Men’s accessories definitely get the short end of the stick. They’re usually purchased because they’re fine, functional, good enough. They bring to mind that weathered, overstuffed thing your dad always shoved into his back pocket or that impulse item you bought once and placed in a day bag only for it to eventually tumble to the bottom forgotten. In short, they often lack the allure of their female counterparts and have difficulty instilling the same kind of desire. Jonathan Meizler and his exquisite brand Title of Work are trying to change that.
During New York Fashion Week: Men’s, Meizler had a beautiful installation with goods from his most recent collection dubbed Entomology. Despite presiding in a space surrounded by other designers holding fall presentations, Meizler’s collection was technically Spring/Summer 2017 as he prefers to show as his offerings hit shelves to prevent (the all too frequent) consumer fatigue that sets in once new pieces have been paraded ad nauseam.
Each season, Meizler finds a new point of inspiration off which he can riff and Entomology (the scientific study of insects) was his starting point for the sumptuous ties, jewelry and small leather goods in this case. He said he was fascinated by “how these creatures evoke such angst and awe within us,” while we marvel at the immense beauty created on such a minuscule canvas. Some ties had neutral backgrounds but were outfitted with incredible insect facsimiles made from sterling silver that Meizler’s team constructs in his well-outfitted studio. One mesmerizing style was completely covered in iridescent scarab wings that swayed back and forth catching the light like the rainbow of cool tones in an oil slick.

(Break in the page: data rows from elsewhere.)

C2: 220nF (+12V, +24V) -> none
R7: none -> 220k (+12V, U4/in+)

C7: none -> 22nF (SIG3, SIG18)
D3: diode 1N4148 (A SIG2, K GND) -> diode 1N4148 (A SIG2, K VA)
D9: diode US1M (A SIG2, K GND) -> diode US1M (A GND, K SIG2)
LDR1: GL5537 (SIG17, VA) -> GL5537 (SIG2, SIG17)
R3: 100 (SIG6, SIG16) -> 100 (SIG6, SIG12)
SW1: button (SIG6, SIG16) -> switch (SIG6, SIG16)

There’s an undeniable sensuality to Meizler’s work with the richness of textures, partially obscured details and playful use of transparency all working in concert. None of his pieces seem to reveal themselves fully when seen straight on. They beg to be held, turned over and contemplated with the same kind of rigorous thought that surely went into their conception. It’s a rare sensibility that is largely missing not only from most men’s accessories but fashion in general.

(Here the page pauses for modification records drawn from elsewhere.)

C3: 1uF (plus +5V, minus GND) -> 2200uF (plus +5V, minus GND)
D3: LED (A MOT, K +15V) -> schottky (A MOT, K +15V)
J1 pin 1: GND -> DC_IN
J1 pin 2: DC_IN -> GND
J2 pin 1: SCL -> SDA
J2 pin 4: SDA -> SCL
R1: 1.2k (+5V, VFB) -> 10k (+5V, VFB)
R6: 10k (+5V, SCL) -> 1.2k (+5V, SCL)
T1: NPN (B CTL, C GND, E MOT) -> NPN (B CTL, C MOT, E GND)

And one cannot discuss Title of Work without the incredible make so vital to the designs themselves. Meizler works closely with mills both in England and Italy to customize fabrics for his ties and printed silk pocket squares, which are all finished by hand. He spent years producing women’s couture and the level of craft expected in a professional atelier has stayed with him in his current venture. No detail is overlooked or considered too trivial. His supple leather gloves are lined in superb cashmere and small wallets with Title of Work’s signature pop of red wouldn’t be complete without sterling silver cards to go in them. There is a glorious dichotomy between the perfectly imperfect handmade wares and supremely well-edited nature of the whole endeavor that feels like nothing else. Desire indeed.